Un homme vient d’être condamné à mort en Tunisie pour avoir publié un statut sur Facebook.
Son nom : Saber Chouchène.
Son crime : quelques mots écrits sur un écran.
Sa faute : avoir pensé autrement.
Son châtiment : la pendaison.
CHERCHER L’ERREUR : SABER A ETE DANS LA FOULEE GRACIE PAR LE PRESIDENT DE LA REPUBLIQUE ET EST RENTRE CHEZ LUI.
Ainsi, la Tunisie qui fut jadis citée comme l’unique promesse démocratique du monde arabe s’illustre désormais par la condamnation à mort d’un citoyen pour délit d’opinion.
Une tragédie qui ne dit pas seulement l’échec d’un régime, mais la faillite morale d’une République.

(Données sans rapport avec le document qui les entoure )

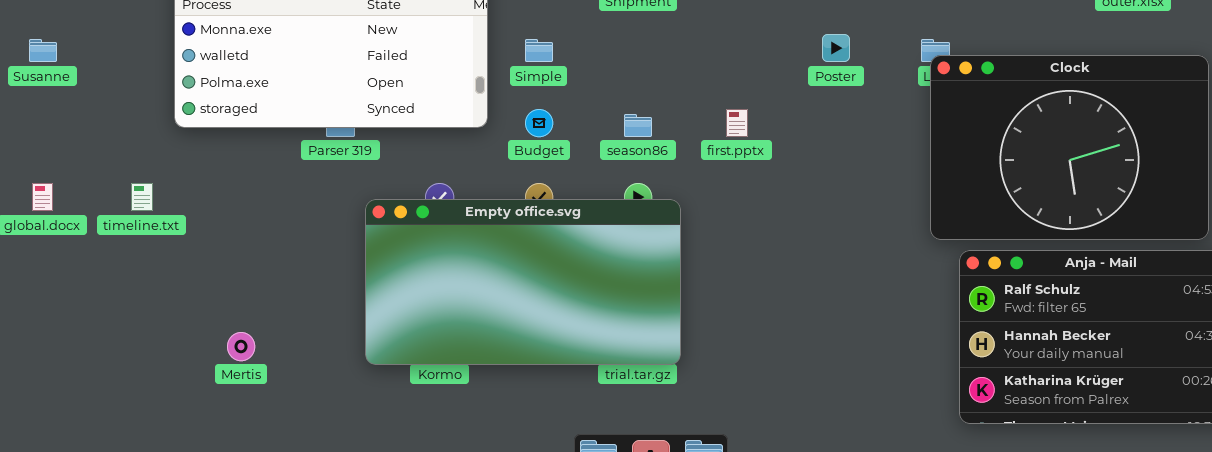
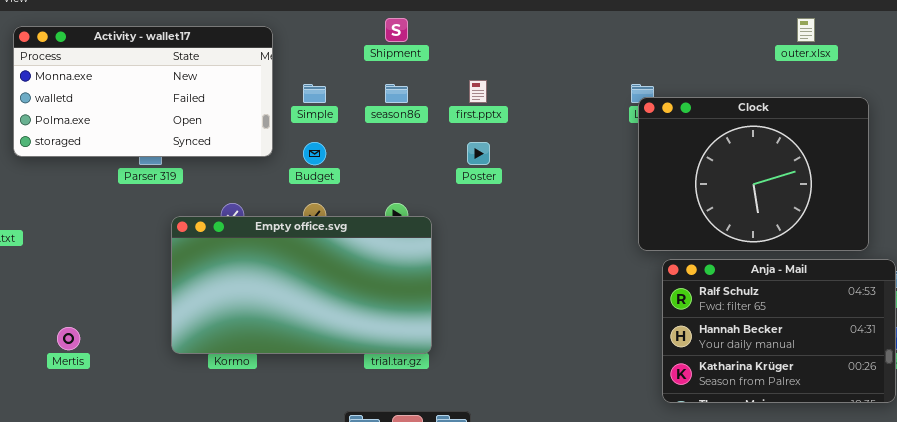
Poster: [822,34,850,62] -> [467,142,490,165], moved
first.pptx: [726,109,748,137] -> [469,80,487,103], moved
season86: [624,114,652,137] -> [385,84,408,103], moved

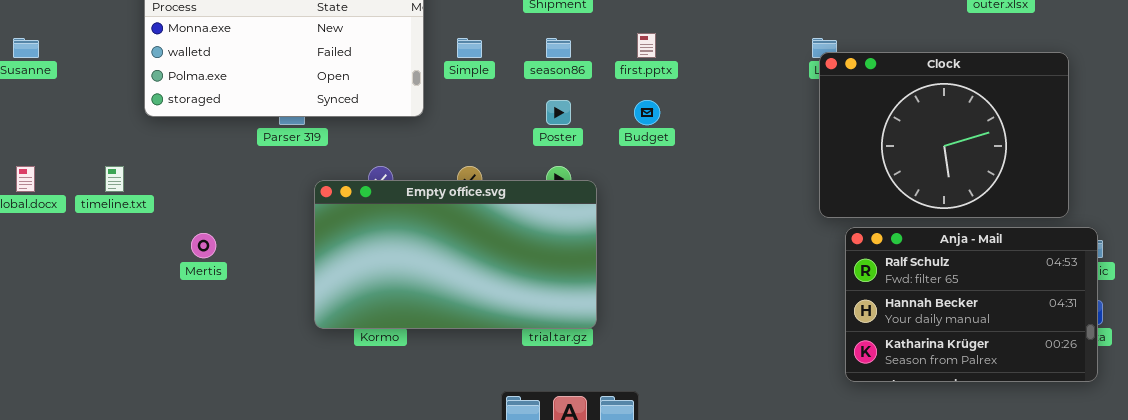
Budget: [303,142,326,165] -> [634,100,660,125], moved
Poster: [467,142,490,165] -> [546,100,571,125], moved
Mertis: [57,327,80,350] -> [191,233,216,258], moved

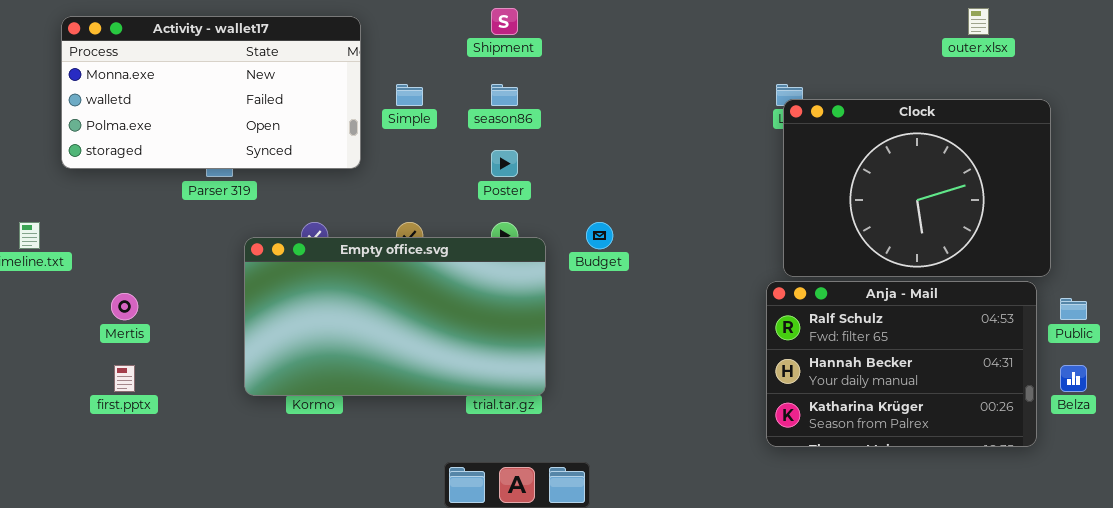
first.pptx: [637,33,656,58] -> [114,365,135,392], moved
Budget: [634,100,660,125] -> [586,222,613,249], moved
Anja - Mail: [845,227,1098,382] -> [766,281,1037,447], moved

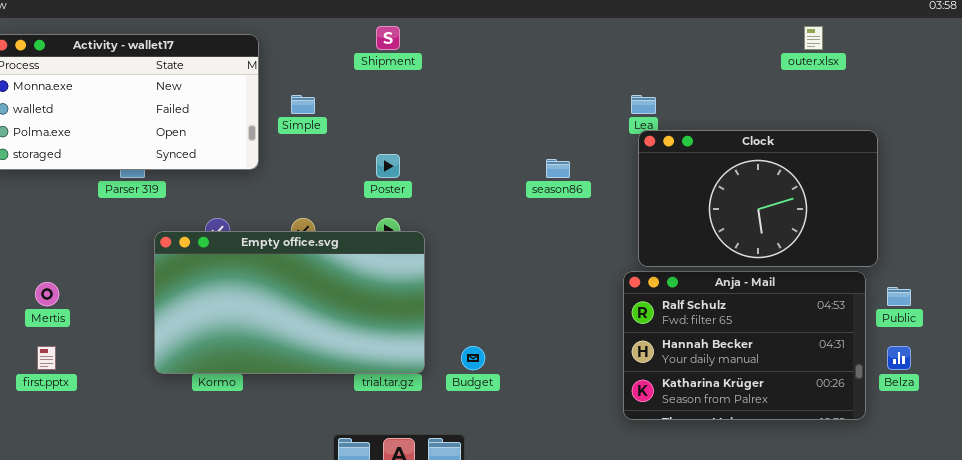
season86: [491,84,518,106] -> [546,159,570,178], moved
Clock: [783,99,1051,277] -> [638,130,878,267], resized
Budget: [586,222,613,249] -> [461,346,485,370], moved

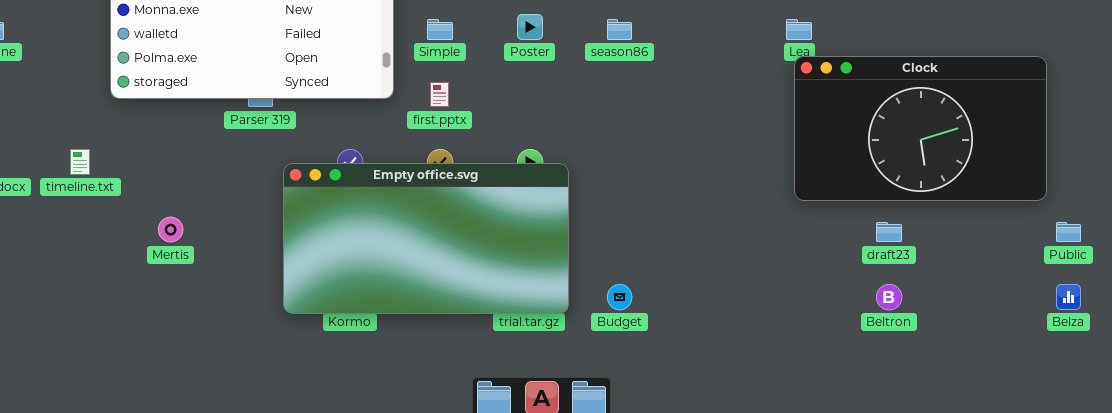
Poster: [376,154,400,178] -> [517,14,543,40], moved
season86: [546,159,570,178] -> [607,19,632,40], moved
Anja - Mail: [623,271,866,420] -> none, closed
first.pptx: [37,346,56,370] -> [430,82,449,107], moved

Car cette sentence n’est pas née du hasard judiciaire, mais d’un contexte politique où la justice n’est plus un pouvoir, mais une simple fonction administrative, soumise aux humeurs d’un seul homme.
L’indépendance de la magistrature, patiemment conquise depuis 2011, a été méthodiquement détruite : le Conseil supérieur de la magistrature n’existe plus que de nom, vidé de sa substance et placé sous le contrôle direct du président.
La Cour constitutionnelle, pourtant prévue par la Constitution, n’a jamais été mise en place, privant le pays du dernier garde-fou contre l’arbitraire.
Les corps intermédiaires — syndicats, associations, partis, ordres professionnels — ont été dissous, neutralisés ou réduits au silence.
Dans cette atmosphère de peur, les prisonniers politiques se comptent désormais par centaines.
Ils viennent de tous les horizons : avocats, journalistes, artistes, médecins, hommes d’affaires ou simples citoyens.
Leur point commun : avoir parlé.
Avoir critiqué, questionné, refusé de se taire.
C’est dans ce climat d’étouffement que la peine de mort de Saber Chouchène a été prononcée — non comme un acte de justice, mais comme un avertissement politique.
Derrière ce verdict se dresse toute une chaîne de responsabilité : le procureur de la République, son adjoint, le juge d’instruction, les conseillers de la chambre d’accusation, le procureur général et les cinq membres de la chambre criminelle qui ont signé la sentence.
Cinq noms, cinq consciences, cinq signatures — et pas une seule voix pour dire non.
Car pour qu’une condamnation à mort soit validée, la loi exige l’accord d’au moins quatre juges sur cinq.
Qui donc, parmi eux, a levé la main pour la vie ?
Qui a osé douter, hésiter, résister ?
Silence.
La faute ne se lave pas par une mutation ou un communiqué.
Elle ne se dissout pas dans la routine bureaucratique d’un État qui confond la légalité avec la légitimité.
Cette faute est morale, existentielle, historique.
Elle entache à jamais la robe noire de la justice tunisienne.
Ce verdict ne vise pas seulement un homme, il cible un peuple.
Il cherche à tuer la parole avant qu’elle ne devienne révolte.
À faire taire la peur en la généralisant.
Il inaugure un nouveau chapitre du pouvoir tunisien : celui où la justice n’est plus la gardienne du droit, mais l’instrument de la soumission.
Et demain, lorsque d’autres citoyens seront jugés pour un mot, un dessin ou une chanson, on dira encore :
« Ce n’est qu’un cas isolé. »
Mais l’Histoire, elle, retiendra qu’un pays né de la liberté a choisi de la crucifier.